When I run it in my script both nilshg his solution and my code generate the right types!
I’m running with v1.6.2

Weird!

julia> function foo()
       lines = 5
       d::Dict{Int, Vector{Int}} = Dict([(k, []) for k in 1:lines])
       end;


julia> versioninfo()
Julia Version 1.6.1
Commit 6aaedecc44 (2021-04-23 05:59 UTC)
Platform Info:
  OS: Windows (x86_64-w64-mingw32)
  CPU: Intel(R) Core(TM) i5-8250U CPU @ 1.60GHz
  WORD_SIZE: 64
  LIBM: libopenlibm
  LLVM: libLLVM-11.0.1 (ORCJIT, skylake)

julia> foo()
Dict{Int64, Vector{Any}} with 5 entries:
  5 => []
  4 => []
  2 => []
  3 => []
  1 => []

I’ll check the history to see if some change would have affected this.

When I run your code in the REPL I get same result!
but in my script running:

    d::Dict{Int, Vector{Int}} = Dict(k => Int[] for k in 1:lines)
    @show typeof(d)

I get:
typeof(d) = Dict{Int64, Vector{Int64}}

Yes, your code has Int[] and mine does not.

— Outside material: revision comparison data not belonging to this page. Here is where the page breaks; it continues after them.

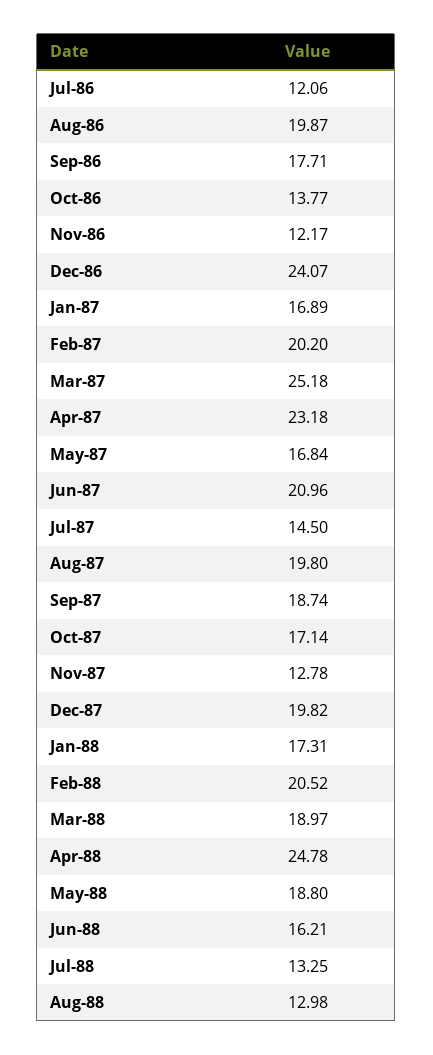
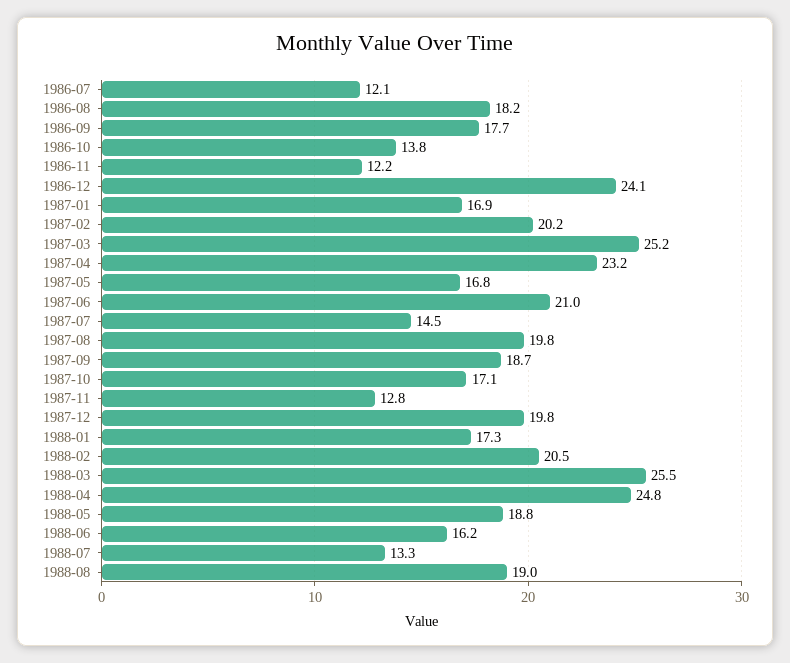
Aug-86: 19.87 -> 18.2
Mar-88: 18.97 -> 25.5
Aug-88: 12.98 -> 19

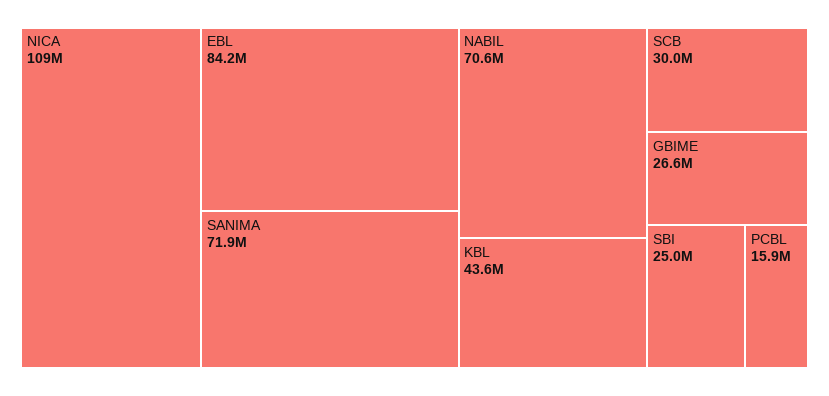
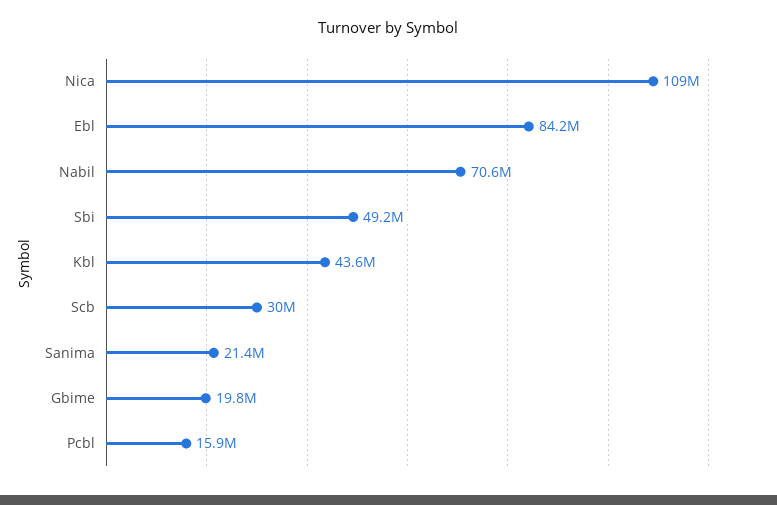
SANIMA: 71900000 -> 21400000
GBIME: 26600000 -> 19800000
SBI: 25000000 -> 49200000

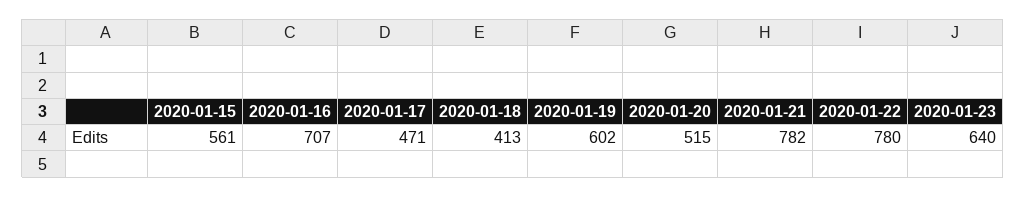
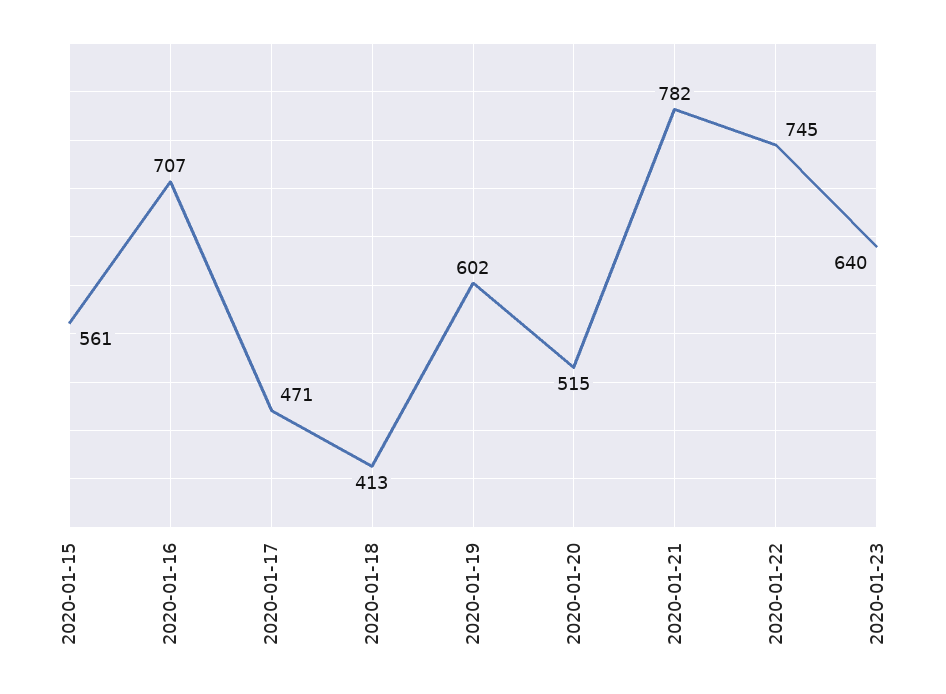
2020-01-22: 780 -> 745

This is expected because assignments in Julia always just return the right-hand side. That means the return value of the expression d::Dict{Int, Vector{Int}} = Dict([(k, []) for k in 1:lines]) is unaffected by the type annotation on the left-hand side.

julia> function foo()
       lines = 5
       d::Dict{Int, Vector{Int}} = Dict([(k, []) for k in 1:lines])
       d
       end;

should do what you want.

2 Likes

Yes that makes it very clear, thanks very much to all!

Interesting!

The Dict{Int, Vector{Any}} is still materialized at some point before the conversion, right? So this code is still inefficient, right?